■ **Tujuan Tugas**: Ganti "akhlak" dengan "moral" pada bagian teks tentang filsafat Islam dari "Menurutnya, akhlak adalah" sampai "keberanian dan keadilan.", lalu tuliskan bagian itu kembali.

Menurutnya, akhlak adalah sikap mental atau jiwa yang menimbulkan
perbuatan-perbuatan tanpa pemikiran yang dibawa sejak lahir. Kemudian ia
berpendapat bahwa jiwa tidak berbentuk jasmani dan mempunyai bentuk tersendiri.
Jiwa memiliki tiga daya yang pembagiannya sama dengan pembagian al-Kindi.
Kesempurnaan yang dicari oleh manusia ialah kebajikan dalam bentuk ilmu
pengetahuan dan tidak tunduk pada hawa nafsu serta keberanian dan keadilan.
Filosof
berikutnya adalah al-Ghazali. Selain filosof, al-Gazali juga
termasuk sufi. Jalan yang ditempuh al-Ghazali diakhir masa hidupnya
meninggalkan perasaan syak yang sebelumnya mengganggu jiwanya. Keyakinan yang
hilang dahulu ia peroleh kembali.
Berdasar
dari uraian-uraian terdahulu, maka dapat dipahami bahwa perkembangan filsafat
Islam, pada mulanya terwariskan dari karangan-karangan filosof Yunani, kemudian
diterjemahkan kedalam bahasa Latin, dan berpengaruh bagi ahli-ahli fikir Eropa
sehingga ia diberi gelar penafsir (comentator), yaitu penafsir filsafat
Aristoteles.

Daftar butir tata letak berkotak:
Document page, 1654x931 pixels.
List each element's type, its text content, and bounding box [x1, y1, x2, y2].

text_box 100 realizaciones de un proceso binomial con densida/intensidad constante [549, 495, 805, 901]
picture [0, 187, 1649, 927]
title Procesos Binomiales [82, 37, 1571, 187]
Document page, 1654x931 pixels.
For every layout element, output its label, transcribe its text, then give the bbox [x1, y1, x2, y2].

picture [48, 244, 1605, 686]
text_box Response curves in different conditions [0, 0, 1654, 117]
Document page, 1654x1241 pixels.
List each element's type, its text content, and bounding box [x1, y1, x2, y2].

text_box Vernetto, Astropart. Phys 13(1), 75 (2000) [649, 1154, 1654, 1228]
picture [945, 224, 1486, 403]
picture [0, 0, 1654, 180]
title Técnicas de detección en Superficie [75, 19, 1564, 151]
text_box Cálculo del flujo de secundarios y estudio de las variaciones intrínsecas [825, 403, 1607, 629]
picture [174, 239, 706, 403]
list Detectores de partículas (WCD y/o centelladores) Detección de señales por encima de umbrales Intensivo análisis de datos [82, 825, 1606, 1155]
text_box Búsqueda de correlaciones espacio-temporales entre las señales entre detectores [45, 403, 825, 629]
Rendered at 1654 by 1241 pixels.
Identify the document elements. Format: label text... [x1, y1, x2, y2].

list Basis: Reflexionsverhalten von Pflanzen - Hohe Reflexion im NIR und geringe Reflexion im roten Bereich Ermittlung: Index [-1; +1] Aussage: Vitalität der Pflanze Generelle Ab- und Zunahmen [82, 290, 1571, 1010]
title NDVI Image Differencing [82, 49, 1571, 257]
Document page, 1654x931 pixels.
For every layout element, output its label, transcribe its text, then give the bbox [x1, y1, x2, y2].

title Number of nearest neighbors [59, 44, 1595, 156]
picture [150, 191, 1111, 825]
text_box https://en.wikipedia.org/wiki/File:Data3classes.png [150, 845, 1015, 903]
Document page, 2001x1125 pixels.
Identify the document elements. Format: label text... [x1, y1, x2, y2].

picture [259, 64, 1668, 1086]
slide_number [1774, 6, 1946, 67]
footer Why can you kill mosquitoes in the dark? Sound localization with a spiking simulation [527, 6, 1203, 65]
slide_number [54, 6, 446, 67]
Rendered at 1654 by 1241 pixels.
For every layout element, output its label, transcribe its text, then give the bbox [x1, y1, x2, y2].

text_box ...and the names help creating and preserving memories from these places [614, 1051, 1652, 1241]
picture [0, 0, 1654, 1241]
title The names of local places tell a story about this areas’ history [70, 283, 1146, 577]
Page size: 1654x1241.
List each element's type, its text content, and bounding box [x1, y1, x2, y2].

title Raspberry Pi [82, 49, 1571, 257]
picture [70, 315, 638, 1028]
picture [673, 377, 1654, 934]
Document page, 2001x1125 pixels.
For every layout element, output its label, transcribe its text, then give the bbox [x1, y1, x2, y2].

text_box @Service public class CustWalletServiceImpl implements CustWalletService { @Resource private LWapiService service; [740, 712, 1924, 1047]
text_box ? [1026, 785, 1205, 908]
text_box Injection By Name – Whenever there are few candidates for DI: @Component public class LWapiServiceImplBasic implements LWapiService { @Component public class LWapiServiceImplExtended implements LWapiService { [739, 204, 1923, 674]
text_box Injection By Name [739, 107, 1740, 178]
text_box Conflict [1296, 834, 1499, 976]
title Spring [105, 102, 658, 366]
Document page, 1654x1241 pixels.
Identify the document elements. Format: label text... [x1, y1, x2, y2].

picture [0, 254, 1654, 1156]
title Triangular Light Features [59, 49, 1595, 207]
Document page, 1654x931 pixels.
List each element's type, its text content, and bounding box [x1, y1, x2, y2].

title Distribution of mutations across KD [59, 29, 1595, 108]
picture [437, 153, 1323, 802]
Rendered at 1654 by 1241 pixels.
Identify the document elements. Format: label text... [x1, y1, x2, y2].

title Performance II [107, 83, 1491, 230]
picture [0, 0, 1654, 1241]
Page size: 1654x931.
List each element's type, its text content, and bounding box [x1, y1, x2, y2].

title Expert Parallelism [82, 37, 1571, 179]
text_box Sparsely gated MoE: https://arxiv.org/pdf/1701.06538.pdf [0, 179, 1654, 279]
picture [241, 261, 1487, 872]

■ **Penyelesaian Soal**:
Menurutnya, moral adalah sikap mental atau jiwa yang menimbulkan
perbuatan-perbuatan tanpa pemikiran yang dibawa sejak lahir. Kemudian ia
berpendapat bahwa jiwa tidak berbentuk jasmani dan mempunyai bentuk tersendiri.
Jiwa memiliki tiga daya yang pembagiannya sama dengan pembagian al-Kindi.
Kesempurnaan yang dicari oleh manusia ialah kebajikan dalam bentuk ilmu
pengetahuan dan tidak tunduk pada hawa nafsu serta keberanian dan keadilan.